La tensión entre los dossiers y las miradas

La sala de archivos es al fondo, puerta pesada, sin ventanas. Luz tenue, bombilla amarilla que parpadea. ‘Cierra la puerta’, le pido, fingiendo buscar un folio. Clic. Ahora estamos solos. ‘¿Qué buscas exactamente?’, pregunta, acercándose. Su aliento en mi oreja. Huelo su piel, mezcla de café y hombre. ‘Esto…’, digo, tocando un cajón. Nuestras manos se rozan. Electricidad. Me giro, nuestros cuerpos pegados. ‘María, joder…’, susurra. Le miro los labios, gruesos. ‘Shh, no hagas ruido’.

Sus manos en mi cintura, bajan despacio. Siento sus dedos duros. Mi coño palpita ya. ‘¿Quieres?’, pregunta ronco. Asiento, mordiéndome el labio. Me besa, lengua dentro, salvaje. Sabe a menta. Le empujo contra la pared de metal, fría. Desabrocho su camisa, pelo en el pecho. Él sube mi falda, tira de las bragas. ‘Estás empapada’, gruñe. ‘Cállate y fóllame’, le digo, jadeando.

El polvo brutal en la oscuridad

Me gira, cara contra los archivadores. Baja mis bragas al tobillo. Oigo su cremallera. Su polla sale, gorda, dura como piedra. La noto en mi culo, frotando. ‘Entra ya’, gimo. Empuja, de golpe. ¡Joder! Llena mi coño hasta el fondo. Duele un poco, pero rico. Empieza a bombear, fuerte. Plaf, plaf, contra mi carne. Sudor goteando, mi clítoris hinchado rozando el cajón. ‘Más rápido, cabrón’, le pido. Me agarra las tetas por debajo, pellizca pezones. Grito bajito, mordiendo mi puño.

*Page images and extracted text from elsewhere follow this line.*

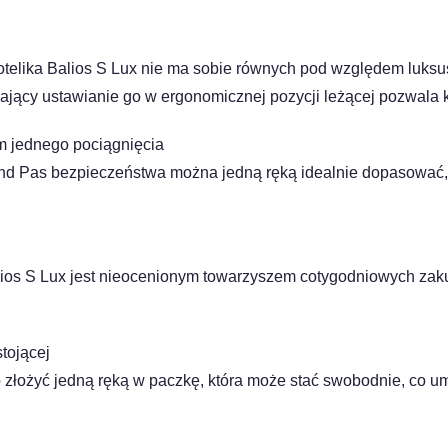
telika Balios S Lux nie ma sobie równych pod względem luksus
iający ustawianie go w ergonomicznej pozycji leżącej pozwala 
 jednego pociągnięcia
und Pas bezpieczeństwa można jedną ręką idealnie dopasować,
lios S Lux jest nieocenionym towarzyszem cotygodniowych za
tojącej
złożyć jedną ręką w paczkę, która może stać swobodnie, co u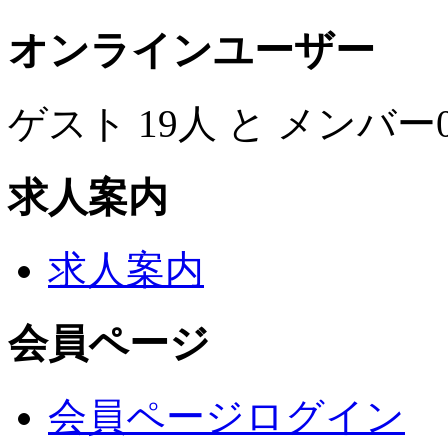
オンラインユーザー
ゲスト 19人 と メンバ
求人案内
求人案内
会員ページ
会員ページログイン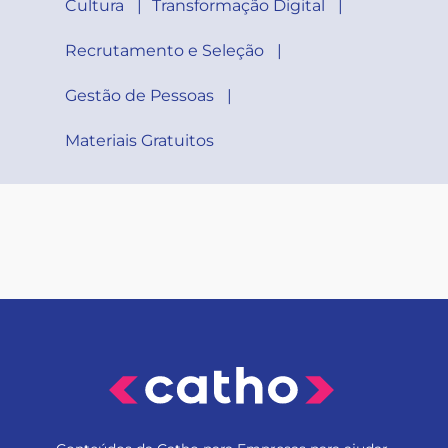
Cultura
Transformação Digital
Recrutamento e Seleção
Gestão de Pessoas
Materiais Gratuitos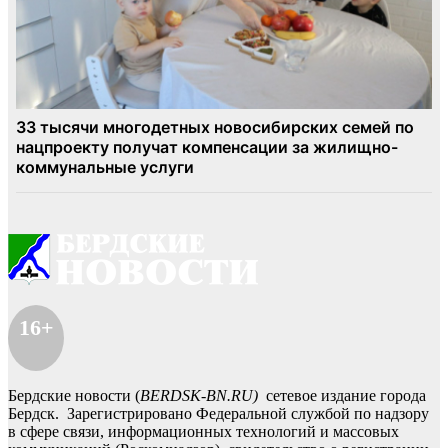
16+
Бердские новости (
BERDSK-BN.RU)
сетевое издание города
Бердск. Зарегистрировано Федеральной службой по надзору
в сфере связи, информационных технологий и массовых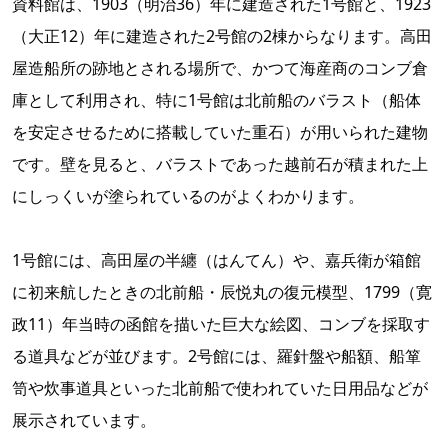
資料館は、1903（明治36）年に建造された1号館と、1923
（大正12）年に建造された2号館の2棟からなります。高田
屋造船所の跡地とされる場所で、かつて海産商のコンブ倉
庫として利用され、特に1号館は北前船のバラスト（船体
を安定させるために搭載していた重石）が用いられた建物
です。壁を見ると、バラストであった越前石が積まれた上
にしっくいが塗られているのがよくわかります。
1号館には、高田屋の半纏（はんてん）や、嘉兵衛が箱館
に初来航したときの北前船・辰悦丸の復元模型、1799（寛
政11）年当時の函館を描いた巨大な絵図、コンブを採取す
る道具などが並びます。2号館には、羅針盤や船額、船箪
笥や炊事道具といった北前船で使われていた日用品などが
展示されています。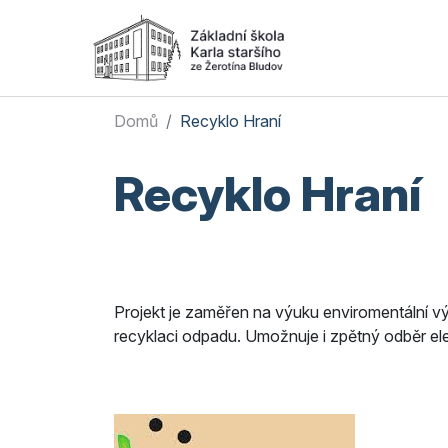
Domů
Recyklo Hraní
Recyklo Hraní
Projekt je zaměřen na výuku enviromentální v
recyklaci odpadu. Umožnuje i zpětný odběr ele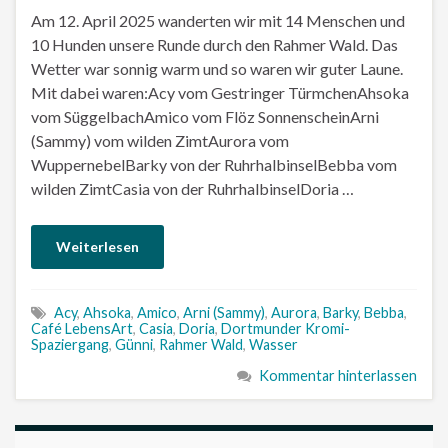
Am 12. April 2025 wanderten wir mit 14 Menschen und
10 Hunden unsere Runde durch den Rahmer Wald. Das
Wetter war sonnig warm und so waren wir guter Laune.
Mit dabei waren:Acy vom Gestringer TürmchenAhsoka
vom SüggelbachAmico vom Flöz SonnenscheinArni
(Sammy) vom wilden ZimtAurora vom
WuppernebelBarky von der RuhrhalbinselBebba vom
wilden ZimtCasia von der RuhrhalbinselDoria …
Weiterlesen
Acy
,
Ahsoka
,
Amico
,
Arni (Sammy)
,
Aurora
,
Barky
,
Bebba
,
Café LebensArt
,
Casia
,
Doria
,
Dortmunder Kromi-
Spaziergang
,
Günni
,
Rahmer Wald
,
Wasser
Kommentar hinterlassen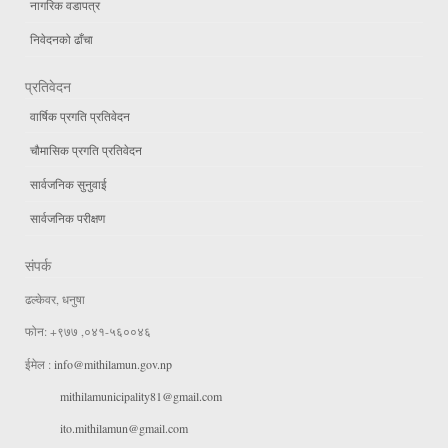
नागरिक वडापत्र
निवेदनको ढाँचा
प्रतिवेदन
वार्षिक प्रगति प्रतिवेदन
चौमासिक प्रगति प्रतिवेदन
सार्वजनिक सुनुवाई
सार्वजनिक परीक्षण
संपर्क
ढल्केवर, धनुषा
फोन: +९७७ ,०४१-५६००४६
ईमेल :
info@mithilamun.gov.np
mithilamunicipality81@gmail.com
ito.mithilamun@gmail.com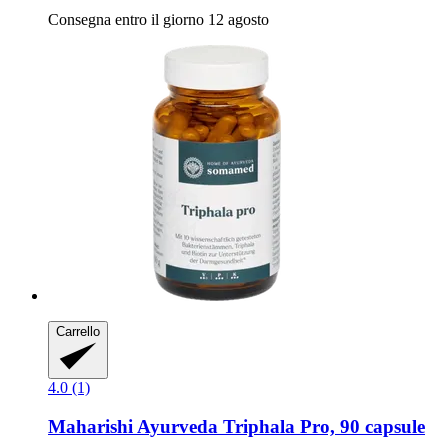
Consegna entro il giorno 12 agosto
Carrello
4.0 (1)
Maharishi Ayurveda
Triphala Pro, 90 capsule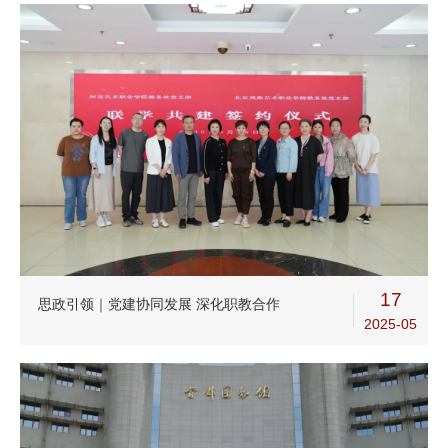
17
思政引领｜党建协同发展 深化职教合作
2025-05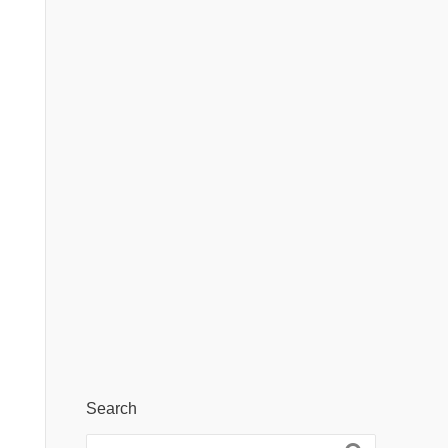
Search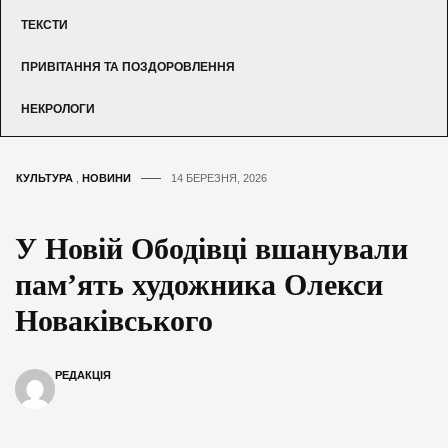
ТЕКСТИ
ПРИВІТАННЯ ТА ПОЗДОРОВЛЕННЯ
НЕКРОЛОГИ
КУЛЬТУРА
,
НОВИНИ
14 БЕРЕЗНЯ, 2026
У Новій Ободівці вшанували
пам’ять художника Олекси
Новаківського
РЕДАКЦІЯ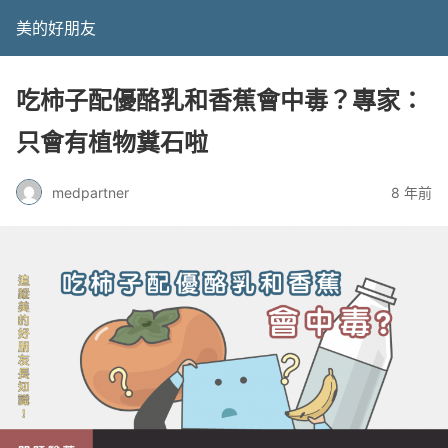
美的好朋友
吃柿子配優酪乳和香蕉會中毒？專家：
只會有植物糞石啦
medpartner
8 年前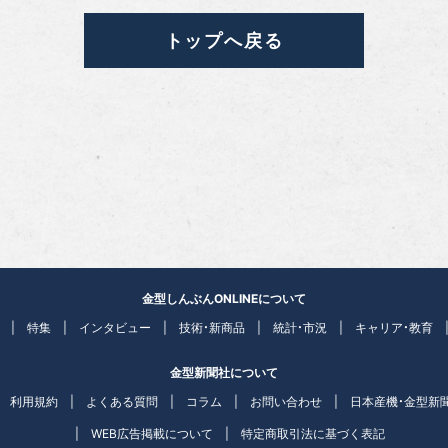
トップへ戻る
金型しんぶんONLINEについて
特集
インタビュー
技術・新商品
統計・市況
キャリア・教育
金型新聞社について
利用規約
よくある質問
コラム
お問い合わせ
日本産機・金型新
WEB広告掲載について
特定商取引法に基づく表記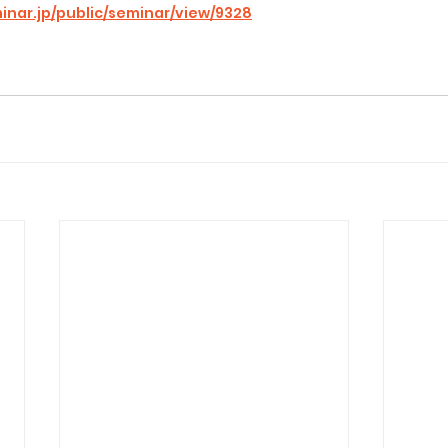
inar.jp/public/seminar/view/9328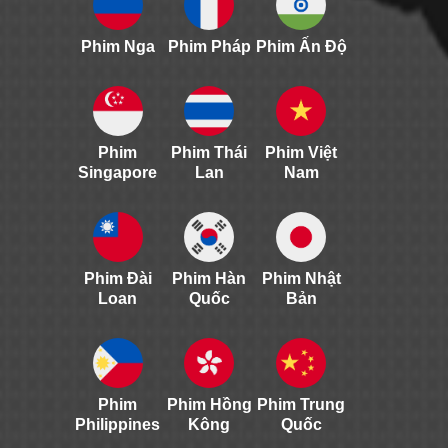
Phim Nga
Phim Pháp
Phim Ấn Độ
Phim
Phim Thái
Phim Việt
Singapore
Lan
Nam
Phim Đài
Phim Hàn
Phim Nhật
Loan
Quốc
Bản
Phim
Phim Hồng
Phim Trung
Philippines
Kông
Quốc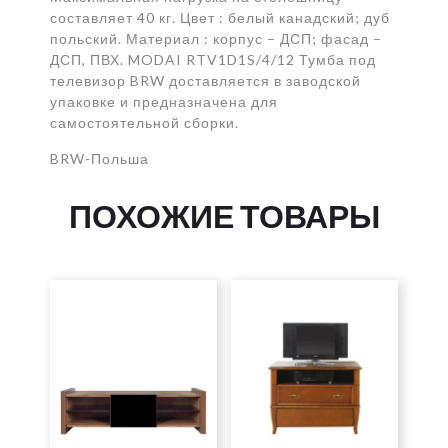
составляет 40 кг. Цвет : белый канадский; дуб
польский. Материал : корпус – ДСП; фасад –
ДСП, ПВХ. MODAI RTV1D1S/4/12 Тумба под
телевизор BRW доставляется в заводской
упаковке и предназначена для
самостоятельной сборки.
BRW-Польша
ПОХОЖИЕ ТОВАРЫ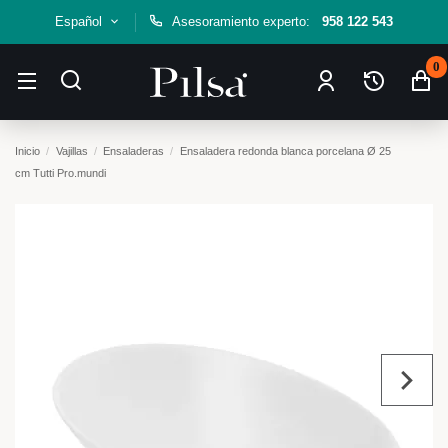
Español
Asesoramiento experto:
958 122 543
0
Inicio
Vajillas
Ensaladeras
Ensaladera redonda blanca porcelana Ø 25
cm Tutti Pro.mundi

Cambiamos. Me sube a una mesa baja, papeles volando. Abro las piernas, coño abierto, jugos chorreando. Él se pone de rodillas, lame. Lengua en mi clítoris, chupando. ‘¡Sí, así!’, arco la espalda. Dos dedos dentro, curvados, tocan mi punto G. Me corro, temblando, squirteando en su boca. ‘Joder, qué puta deliciosa’, dice. Se levanta, mete la polla otra vez. Yo envuelvo piernas en su cintura. Folla duro, mesa cruje. Siento cada vena de su verga estirándome. ‘Me voy a correr’, avisa. ‘Dentro, lléname’, ordeno. Eyacula, chorros calientes inundando mi coño. Yo vengo otra vez, uñas en su espalda.

Quedamos jadeando, pegados. Su semen sale goteando por mis muslos. ‘Hostia, María… increíble’. Le beso, suave ahora. ‘Vístete rápido, que viene gente’. Nos arreglamos, pelo revuelto, olor a sexo. Limpio con kleenex, falda arrugada. Abro la puerta, luz normal. ‘¿Encontraste el dossier?’, pregunto alto, como si nada. Él asiente, guiña ojo. Volvemos a nuestros puestos, sonrisas cómplices. El jefe pasa, no nota nada. Adrenalina pura, coño aún palpitando. Mañana, repetimos.